▶ **PROBLEM DETAILS**:
The material below holds a span beginning at the line with "POWER (KW), 10: 720 -> 660" and ending at the line with "Жиры, Компот из свежих яблок: 0 -> 15". Quote that span exactly, both ends included, and only that span.

▶ **RECORDS TO PROCESS**:
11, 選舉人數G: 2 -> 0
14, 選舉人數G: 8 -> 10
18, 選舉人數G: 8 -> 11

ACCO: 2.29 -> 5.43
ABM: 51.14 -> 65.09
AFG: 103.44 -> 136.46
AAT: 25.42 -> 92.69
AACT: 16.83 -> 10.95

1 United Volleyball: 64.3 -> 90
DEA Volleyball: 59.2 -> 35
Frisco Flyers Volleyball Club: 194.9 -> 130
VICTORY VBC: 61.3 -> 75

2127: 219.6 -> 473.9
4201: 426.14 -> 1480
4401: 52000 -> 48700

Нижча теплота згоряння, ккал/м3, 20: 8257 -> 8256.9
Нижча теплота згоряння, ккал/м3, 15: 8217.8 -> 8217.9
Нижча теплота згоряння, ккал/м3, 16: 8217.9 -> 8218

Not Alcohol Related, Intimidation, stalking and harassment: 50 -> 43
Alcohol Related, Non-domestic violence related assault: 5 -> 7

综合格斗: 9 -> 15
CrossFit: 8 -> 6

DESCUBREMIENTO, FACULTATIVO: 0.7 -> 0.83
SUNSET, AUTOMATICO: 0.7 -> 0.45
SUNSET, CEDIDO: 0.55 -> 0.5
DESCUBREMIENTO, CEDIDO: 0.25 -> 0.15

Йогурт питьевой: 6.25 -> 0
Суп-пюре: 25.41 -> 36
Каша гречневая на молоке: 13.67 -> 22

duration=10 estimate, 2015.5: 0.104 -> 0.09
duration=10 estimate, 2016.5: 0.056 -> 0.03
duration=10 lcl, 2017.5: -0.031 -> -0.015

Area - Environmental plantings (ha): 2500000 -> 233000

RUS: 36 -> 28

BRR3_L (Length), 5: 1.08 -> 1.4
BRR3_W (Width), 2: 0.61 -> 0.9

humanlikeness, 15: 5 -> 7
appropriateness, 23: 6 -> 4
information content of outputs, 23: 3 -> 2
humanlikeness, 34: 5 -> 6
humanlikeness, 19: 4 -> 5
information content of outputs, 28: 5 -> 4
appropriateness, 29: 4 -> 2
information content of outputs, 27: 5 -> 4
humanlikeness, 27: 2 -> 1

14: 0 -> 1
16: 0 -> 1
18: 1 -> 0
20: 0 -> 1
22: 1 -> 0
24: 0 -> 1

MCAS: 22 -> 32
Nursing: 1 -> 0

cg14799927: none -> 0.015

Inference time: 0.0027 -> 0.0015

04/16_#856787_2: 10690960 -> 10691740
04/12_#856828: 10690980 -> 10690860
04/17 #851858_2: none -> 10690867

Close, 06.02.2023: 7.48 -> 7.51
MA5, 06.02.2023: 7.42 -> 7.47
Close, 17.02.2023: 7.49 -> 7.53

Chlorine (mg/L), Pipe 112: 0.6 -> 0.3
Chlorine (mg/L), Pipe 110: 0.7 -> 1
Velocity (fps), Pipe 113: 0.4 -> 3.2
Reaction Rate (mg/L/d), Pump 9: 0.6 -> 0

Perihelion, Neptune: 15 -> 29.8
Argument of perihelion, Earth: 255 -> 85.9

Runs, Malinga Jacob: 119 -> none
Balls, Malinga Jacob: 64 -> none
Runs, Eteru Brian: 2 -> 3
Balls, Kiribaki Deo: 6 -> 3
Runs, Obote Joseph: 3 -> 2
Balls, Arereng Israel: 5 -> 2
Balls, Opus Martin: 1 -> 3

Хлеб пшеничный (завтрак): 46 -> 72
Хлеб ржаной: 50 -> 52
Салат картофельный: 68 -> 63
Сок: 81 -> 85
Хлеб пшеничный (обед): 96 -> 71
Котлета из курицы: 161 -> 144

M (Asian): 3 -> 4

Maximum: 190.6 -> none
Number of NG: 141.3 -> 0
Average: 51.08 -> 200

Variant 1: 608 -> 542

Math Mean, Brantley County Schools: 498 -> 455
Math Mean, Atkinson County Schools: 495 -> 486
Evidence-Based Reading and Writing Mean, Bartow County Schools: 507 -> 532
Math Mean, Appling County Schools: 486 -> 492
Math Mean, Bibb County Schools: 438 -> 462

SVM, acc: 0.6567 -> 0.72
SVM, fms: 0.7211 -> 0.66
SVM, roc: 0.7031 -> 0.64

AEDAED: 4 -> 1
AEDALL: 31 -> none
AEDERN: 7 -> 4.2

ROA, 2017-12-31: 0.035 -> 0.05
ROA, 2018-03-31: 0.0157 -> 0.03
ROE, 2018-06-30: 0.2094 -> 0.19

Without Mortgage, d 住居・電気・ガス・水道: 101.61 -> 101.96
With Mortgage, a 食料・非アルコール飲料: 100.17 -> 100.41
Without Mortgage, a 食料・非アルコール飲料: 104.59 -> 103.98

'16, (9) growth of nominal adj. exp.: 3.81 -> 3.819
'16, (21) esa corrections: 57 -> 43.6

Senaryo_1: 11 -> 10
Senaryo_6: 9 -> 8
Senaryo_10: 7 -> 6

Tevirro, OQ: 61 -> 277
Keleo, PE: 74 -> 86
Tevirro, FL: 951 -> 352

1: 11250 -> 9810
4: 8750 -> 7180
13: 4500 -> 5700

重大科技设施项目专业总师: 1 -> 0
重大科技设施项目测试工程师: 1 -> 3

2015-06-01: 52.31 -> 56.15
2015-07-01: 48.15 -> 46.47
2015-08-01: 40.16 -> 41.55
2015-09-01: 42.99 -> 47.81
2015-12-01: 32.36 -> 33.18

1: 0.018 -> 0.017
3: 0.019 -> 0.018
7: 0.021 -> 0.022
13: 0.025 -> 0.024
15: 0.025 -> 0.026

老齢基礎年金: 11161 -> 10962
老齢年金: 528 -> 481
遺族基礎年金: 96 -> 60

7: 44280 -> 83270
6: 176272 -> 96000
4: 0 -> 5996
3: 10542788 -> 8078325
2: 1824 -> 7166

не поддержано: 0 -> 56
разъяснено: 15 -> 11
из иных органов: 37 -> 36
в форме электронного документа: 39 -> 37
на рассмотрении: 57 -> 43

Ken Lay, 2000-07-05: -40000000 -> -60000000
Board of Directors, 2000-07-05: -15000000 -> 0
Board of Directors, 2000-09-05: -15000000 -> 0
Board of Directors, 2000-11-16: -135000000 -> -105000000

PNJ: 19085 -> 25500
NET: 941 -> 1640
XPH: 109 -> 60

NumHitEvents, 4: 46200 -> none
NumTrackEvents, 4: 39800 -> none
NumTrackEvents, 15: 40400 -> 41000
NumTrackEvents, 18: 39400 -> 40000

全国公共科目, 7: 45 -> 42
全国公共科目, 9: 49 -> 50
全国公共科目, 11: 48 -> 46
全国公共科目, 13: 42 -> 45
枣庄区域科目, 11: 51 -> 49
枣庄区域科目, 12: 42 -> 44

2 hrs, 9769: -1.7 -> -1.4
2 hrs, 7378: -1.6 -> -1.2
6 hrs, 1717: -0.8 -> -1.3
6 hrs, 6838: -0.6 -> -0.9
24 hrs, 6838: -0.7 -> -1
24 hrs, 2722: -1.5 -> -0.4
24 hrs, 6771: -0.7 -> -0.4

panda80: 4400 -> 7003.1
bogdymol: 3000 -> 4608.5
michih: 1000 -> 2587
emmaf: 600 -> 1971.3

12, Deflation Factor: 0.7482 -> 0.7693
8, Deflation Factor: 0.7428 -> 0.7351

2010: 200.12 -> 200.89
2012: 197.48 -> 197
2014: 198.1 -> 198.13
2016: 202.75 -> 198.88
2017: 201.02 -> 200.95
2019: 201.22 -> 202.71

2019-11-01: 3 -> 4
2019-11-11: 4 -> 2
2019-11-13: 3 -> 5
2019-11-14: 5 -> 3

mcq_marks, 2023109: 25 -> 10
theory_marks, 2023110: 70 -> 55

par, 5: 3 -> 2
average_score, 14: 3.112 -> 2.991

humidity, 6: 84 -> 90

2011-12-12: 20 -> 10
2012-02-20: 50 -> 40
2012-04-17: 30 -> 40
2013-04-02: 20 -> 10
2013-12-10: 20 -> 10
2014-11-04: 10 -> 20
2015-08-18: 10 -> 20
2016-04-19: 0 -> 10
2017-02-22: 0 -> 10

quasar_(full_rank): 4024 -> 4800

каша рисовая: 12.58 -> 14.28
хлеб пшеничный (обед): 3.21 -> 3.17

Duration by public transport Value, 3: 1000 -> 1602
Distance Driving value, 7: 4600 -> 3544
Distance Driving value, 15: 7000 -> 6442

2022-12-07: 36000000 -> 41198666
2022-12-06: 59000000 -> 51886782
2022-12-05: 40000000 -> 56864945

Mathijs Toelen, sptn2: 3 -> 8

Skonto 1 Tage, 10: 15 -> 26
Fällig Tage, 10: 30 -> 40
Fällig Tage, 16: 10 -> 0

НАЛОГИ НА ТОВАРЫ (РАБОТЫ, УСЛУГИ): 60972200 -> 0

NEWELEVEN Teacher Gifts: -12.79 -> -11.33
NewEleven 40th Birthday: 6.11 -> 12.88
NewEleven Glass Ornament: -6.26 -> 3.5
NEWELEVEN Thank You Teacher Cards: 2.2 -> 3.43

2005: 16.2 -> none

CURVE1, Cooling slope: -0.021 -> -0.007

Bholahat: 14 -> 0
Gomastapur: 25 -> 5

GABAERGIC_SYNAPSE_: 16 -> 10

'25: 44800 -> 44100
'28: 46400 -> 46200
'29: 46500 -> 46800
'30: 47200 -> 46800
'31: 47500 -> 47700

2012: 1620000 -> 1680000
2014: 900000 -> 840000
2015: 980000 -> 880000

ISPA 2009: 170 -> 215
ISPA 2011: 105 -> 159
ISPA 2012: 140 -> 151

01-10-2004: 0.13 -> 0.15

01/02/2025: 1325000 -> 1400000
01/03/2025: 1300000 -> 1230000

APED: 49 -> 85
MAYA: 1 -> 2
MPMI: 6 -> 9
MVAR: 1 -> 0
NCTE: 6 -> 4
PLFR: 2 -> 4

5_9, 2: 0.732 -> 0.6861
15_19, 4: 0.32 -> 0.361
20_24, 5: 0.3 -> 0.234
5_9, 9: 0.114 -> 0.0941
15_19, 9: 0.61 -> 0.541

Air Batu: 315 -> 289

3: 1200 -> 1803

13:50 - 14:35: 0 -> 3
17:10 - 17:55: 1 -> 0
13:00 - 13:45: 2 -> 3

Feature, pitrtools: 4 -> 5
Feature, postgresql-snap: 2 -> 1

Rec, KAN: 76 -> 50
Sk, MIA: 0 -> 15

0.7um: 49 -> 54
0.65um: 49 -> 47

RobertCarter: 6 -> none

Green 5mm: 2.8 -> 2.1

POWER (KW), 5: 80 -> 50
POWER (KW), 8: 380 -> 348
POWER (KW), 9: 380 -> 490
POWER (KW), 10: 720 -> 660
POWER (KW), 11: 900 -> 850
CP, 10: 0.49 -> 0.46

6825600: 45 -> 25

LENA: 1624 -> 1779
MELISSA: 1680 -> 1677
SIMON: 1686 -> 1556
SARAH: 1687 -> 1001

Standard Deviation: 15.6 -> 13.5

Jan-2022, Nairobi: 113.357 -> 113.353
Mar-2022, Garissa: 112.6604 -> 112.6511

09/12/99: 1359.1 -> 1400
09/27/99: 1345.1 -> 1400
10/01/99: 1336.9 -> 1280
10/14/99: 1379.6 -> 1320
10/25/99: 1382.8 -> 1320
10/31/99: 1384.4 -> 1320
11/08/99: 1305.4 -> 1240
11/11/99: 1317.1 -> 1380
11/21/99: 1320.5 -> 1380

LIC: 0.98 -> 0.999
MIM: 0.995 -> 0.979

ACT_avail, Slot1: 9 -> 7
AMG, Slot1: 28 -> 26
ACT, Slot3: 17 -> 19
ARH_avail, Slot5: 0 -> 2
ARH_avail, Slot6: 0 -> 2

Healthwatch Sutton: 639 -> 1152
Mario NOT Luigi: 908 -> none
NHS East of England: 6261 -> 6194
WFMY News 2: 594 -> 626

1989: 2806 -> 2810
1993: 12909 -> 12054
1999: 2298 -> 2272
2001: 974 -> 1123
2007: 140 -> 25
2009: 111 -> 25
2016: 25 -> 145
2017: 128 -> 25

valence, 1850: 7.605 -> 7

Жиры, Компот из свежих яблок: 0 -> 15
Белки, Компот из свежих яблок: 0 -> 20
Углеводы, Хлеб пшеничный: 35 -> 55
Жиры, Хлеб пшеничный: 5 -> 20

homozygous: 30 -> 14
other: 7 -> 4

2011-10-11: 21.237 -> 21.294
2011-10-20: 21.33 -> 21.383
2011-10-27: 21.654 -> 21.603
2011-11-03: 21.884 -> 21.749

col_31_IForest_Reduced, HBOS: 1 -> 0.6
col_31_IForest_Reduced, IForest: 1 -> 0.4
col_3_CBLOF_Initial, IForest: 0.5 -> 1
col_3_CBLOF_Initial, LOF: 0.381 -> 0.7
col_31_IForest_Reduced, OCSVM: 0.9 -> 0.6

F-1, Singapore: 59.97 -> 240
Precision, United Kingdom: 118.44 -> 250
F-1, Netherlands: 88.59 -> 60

▶ **ANSWER TO THIS PROBLEM**:
POWER (KW), 10: 720 -> 660
POWER (KW), 11: 900 -> 850
CP, 10: 0.49 -> 0.46

6825600: 45 -> 25

LENA: 1624 -> 1779
MELISSA: 1680 -> 1677
SIMON: 1686 -> 1556
SARAH: 1687 -> 1001

Standard Deviation: 15.6 -> 13.5

Jan-2022, Nairobi: 113.357 -> 113.353
Mar-2022, Garissa: 112.6604 -> 112.6511

09/12/99: 1359.1 -> 1400
09/27/99: 1345.1 -> 1400
10/01/99: 1336.9 -> 1280
10/14/99: 1379.6 -> 1320
10/25/99: 1382.8 -> 1320
10/31/99: 1384.4 -> 1320
11/08/99: 1305.4 -> 1240
11/11/99: 1317.1 -> 1380
11/21/99: 1320.5 -> 1380

LIC: 0.98 -> 0.999
MIM: 0.995 -> 0.979

ACT_avail, Slot1: 9 -> 7
AMG, Slot1: 28 -> 26
ACT, Slot3: 17 -> 19
ARH_avail, Slot5: 0 -> 2
ARH_avail, Slot6: 0 -> 2

Healthwatch Sutton: 639 -> 1152
Mario NOT Luigi: 908 -> none
NHS East of England: 6261 -> 6194
WFMY News 2: 594 -> 626

1989: 2806 -> 2810
1993: 12909 -> 12054
1999: 2298 -> 2272
2001: 974 -> 1123
2007: 140 -> 25
2009: 111 -> 25
2016: 25 -> 145
2017: 128 -> 25

valence, 1850: 7.605 -> 7

Жиры, Компот из свежих яблок: 0 -> 15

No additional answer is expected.